DATA EXTRACTS: Begin

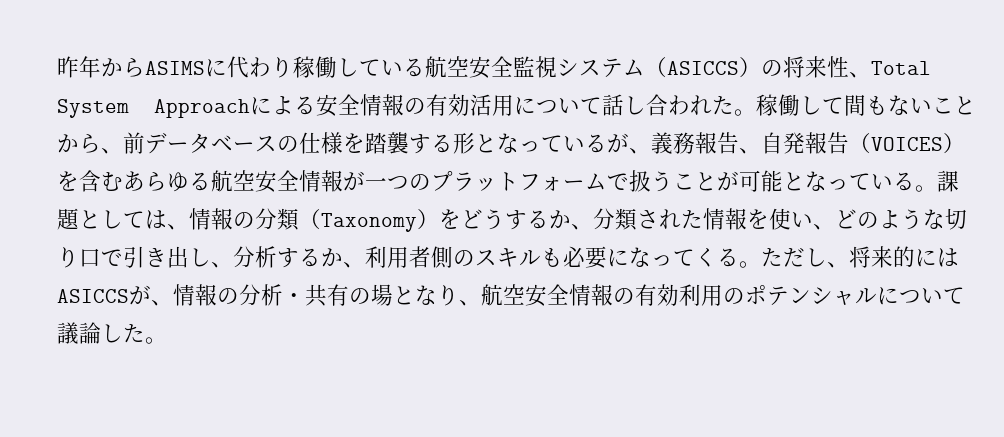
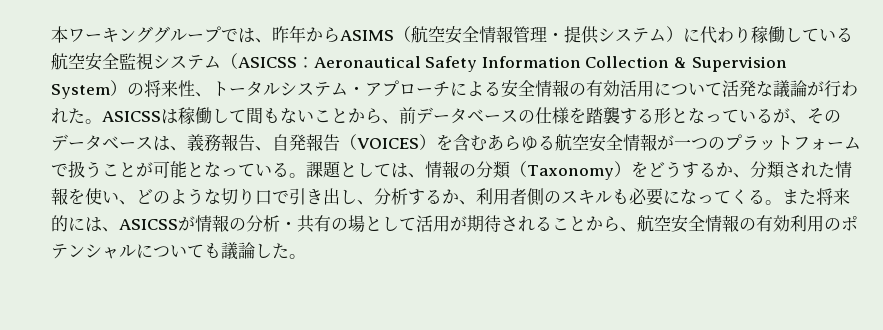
[57,56,206,78] 昨年からASIMS -> [50,25,683,44] 本ワーキンググループでは、昨年からASIMS（航空安全情報管理・提供システム）
[667,56,932,78] [57,99,250,118] ASICCS）の将来性、Total System Approach -> [237,56,787,72] [50,80,450,99] ASICSS：Aeronautical Safety Information Collection & Supervision System）の将来性、トータルシステム・アプローチ
[602,94,668,116] 話し合 -> [721,80,841,98] 活発な議論が行
(756, 112) none -> [101,109,178,124] ASICSSは
(652, 151) none -> [806,108,841,124] [50,134,187,151] そのデータベースは、
[761,247,850,268] ただし、 -> [781,189,816,205] また
[57,285,174,306] ASICCSが、 -> [101,216,195,232] 、ASICSSが
[415,285,460,306] なり -> [381,215,620,232] して活用が期待されることから
(966, 295) none -> [203,243,221,258] も

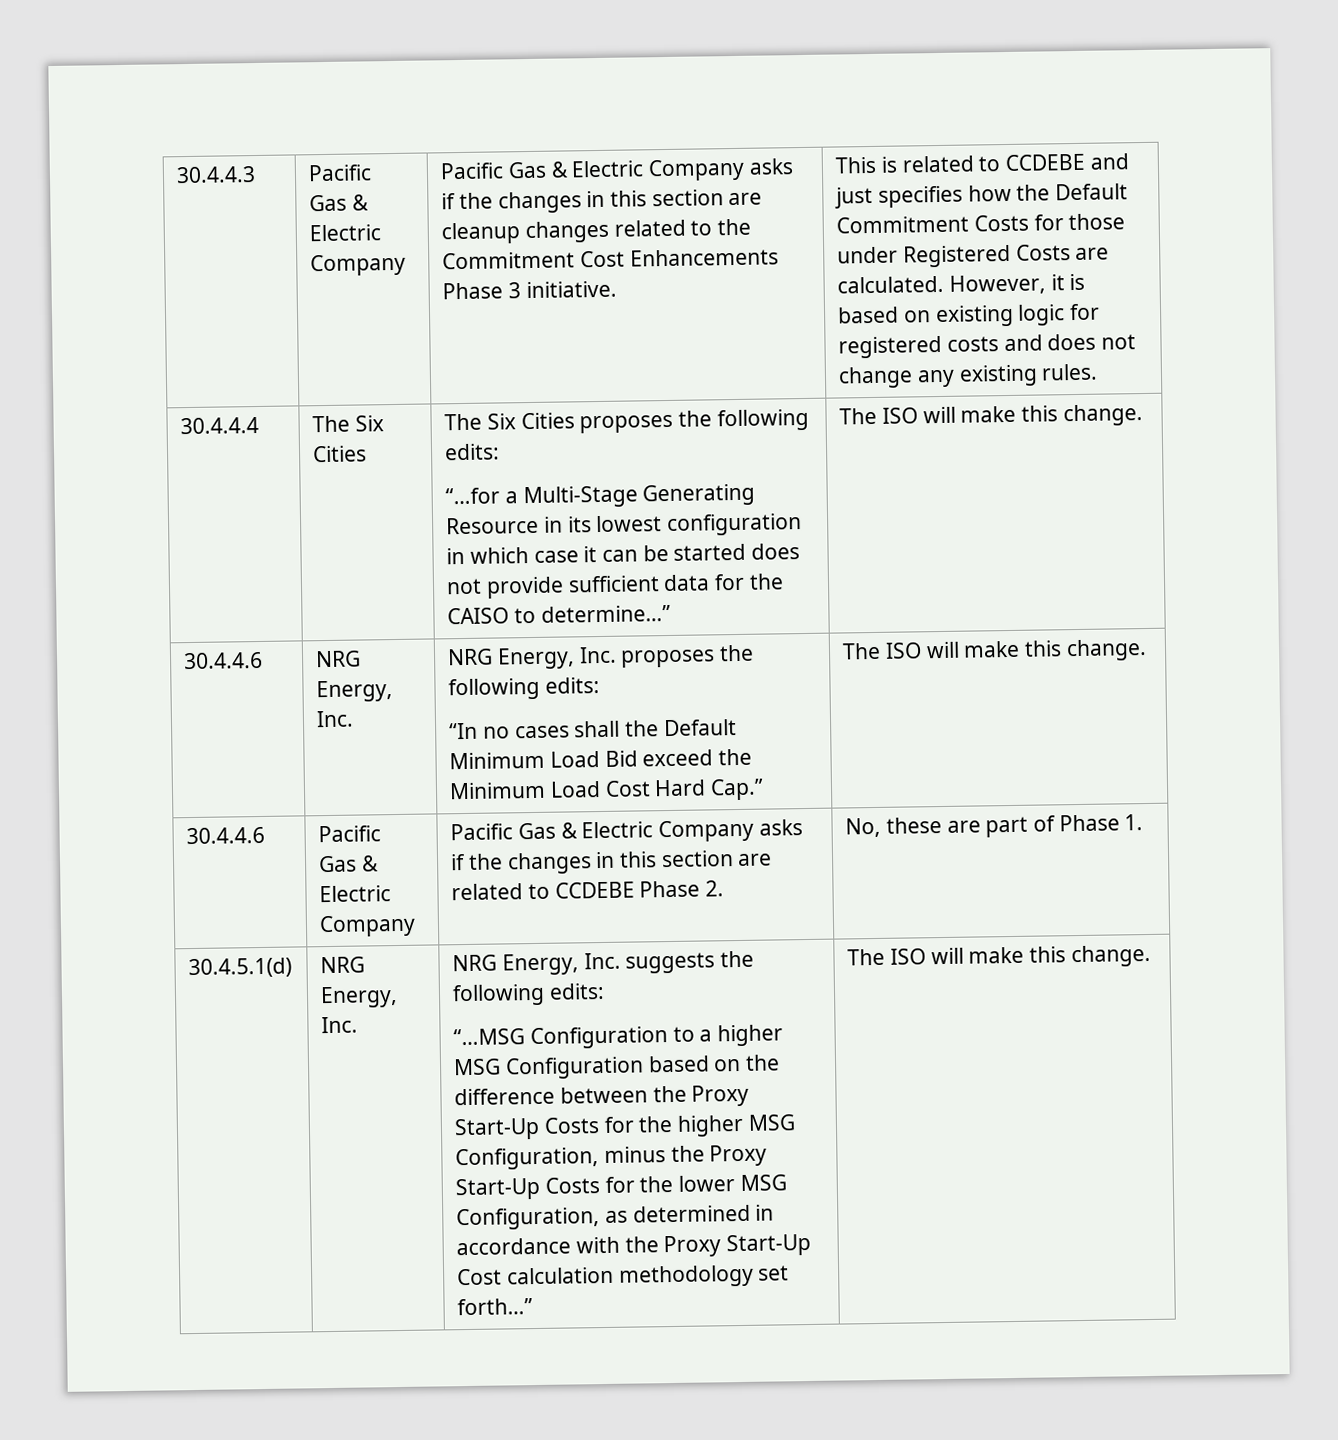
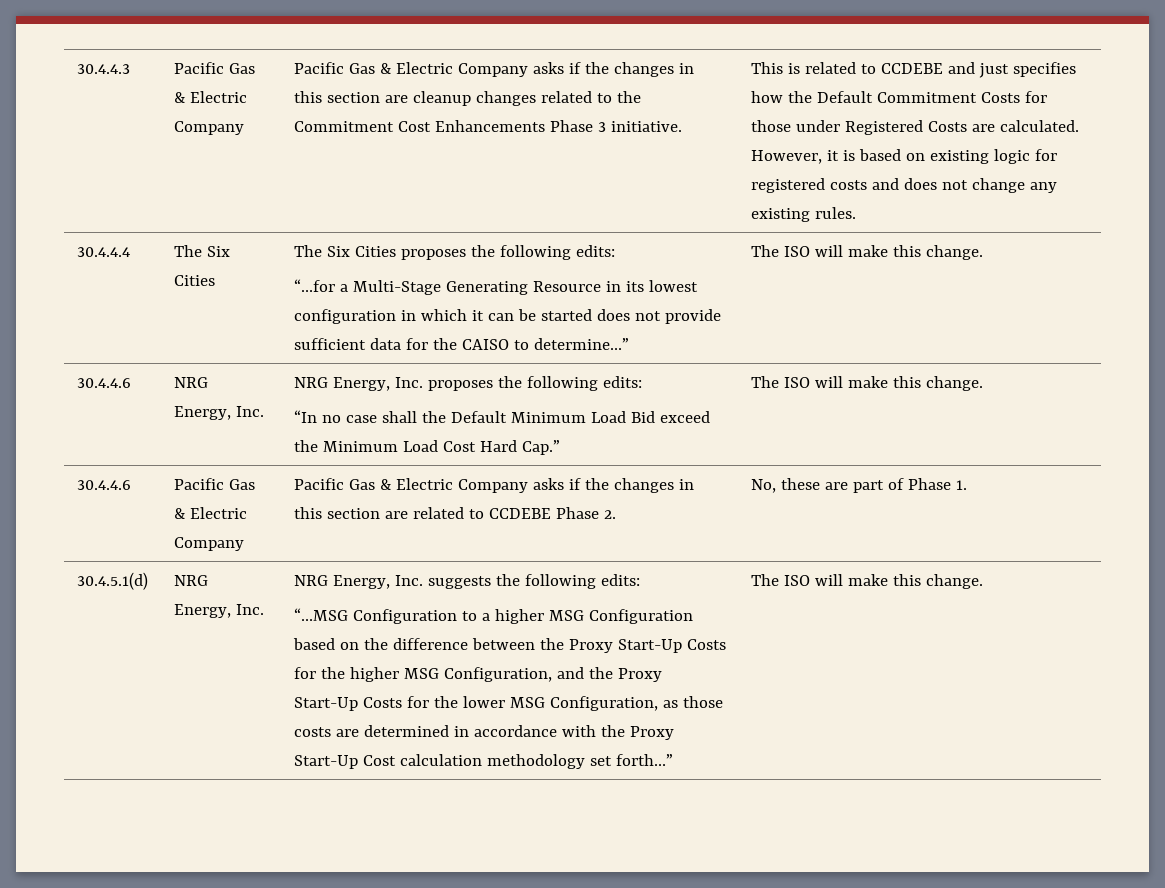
[533,550,579,563] case -> (467, 315) none
[514,725,570,739] cases -> [345,415,377,423] case
[603,1146,666,1164] minus -> [556,667,584,679] and
(628, 1217) none -> [682,696,723,708] [293,727,359,737] those costs are

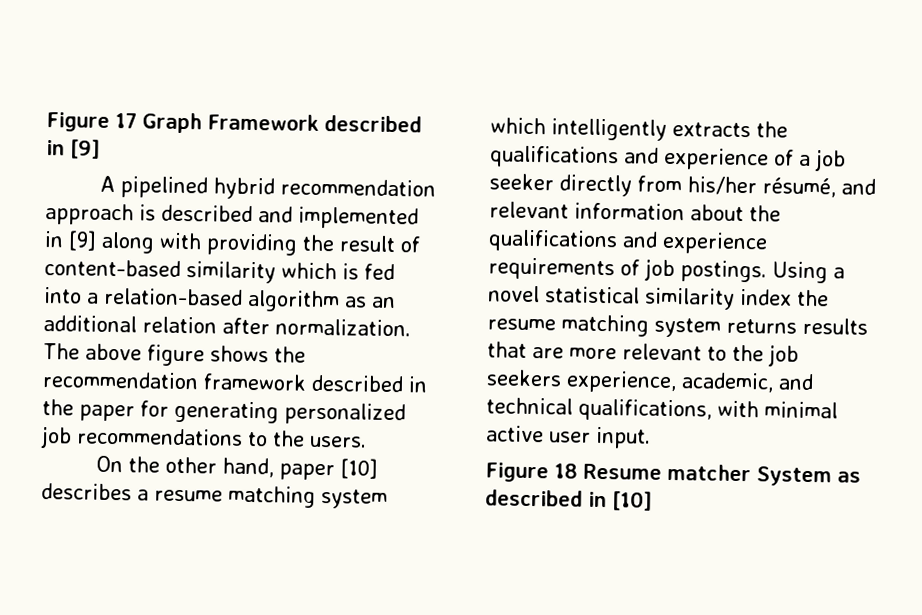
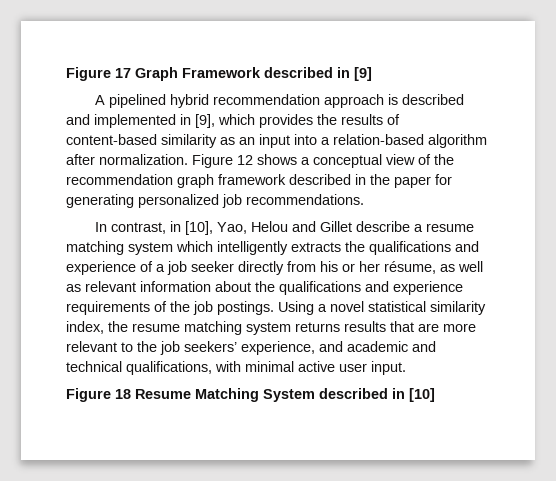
[68,230,421,256] [44,259,395,284] [44,287,396,313] [43,315,411,337] [43,343,269,367] [9] along with providing the result of content-based similarity which is fed into a relation-based algorithm as an additional relation after normalization. The above figure shows -> [195,114,400,128] [66,134,487,148] [66,154,431,168] [9], which provides the results of content-based similarity as an input into a relation-based algorithm after normalization. Figure 12 shows a conceptual view of
(199, 380) none -> [177,174,214,188] graph
[77,427,367,448] [95,455,378,481] [41,483,132,501] recommendations to the users. // On the other hand, paper [10] describes -> [246,194,364,205] [95,221,411,235] recommendations. // In contrast, in [10], Yao, Helou and Gillet describe
[687,176,876,198] his/her résumé, and -> [320,261,483,274] [66,284,81,292] his or her résume, as well as
(640, 267) none -> [170,301,190,312] the
[740,288,792,306] index -> [66,321,104,334] index,
[486,369,774,394] seekers experience, academic, -> [184,341,408,355] seekers’ experience, and academic
[667,463,861,487] matcher System as -> [195,388,315,402] Matching System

DATA EXTRACTS: End

HOW TO COMPLETE THIS TASK
Look at the listing and set down only the lines from its start through the line with "[667,56,932,78] [57,99,250,118] ASICCS）の将来性、Total", word for word and without pictures.

YOUR RESPONSE
[57,56,206,78] 昨年からASIMS -> [50,25,683,44] 本ワーキンググループでは、昨年からASIMS（航空安全情報管理・提供システム）
[667,56,932,78] [57,99,250,118] ASICCS）の将来性、Total System Approach -> [237,56,787,72] [50,80,450,99] ASICSS：Aeronautical Safety Information Collection & Supervision System）の将来性、トータルシステム・アプローチ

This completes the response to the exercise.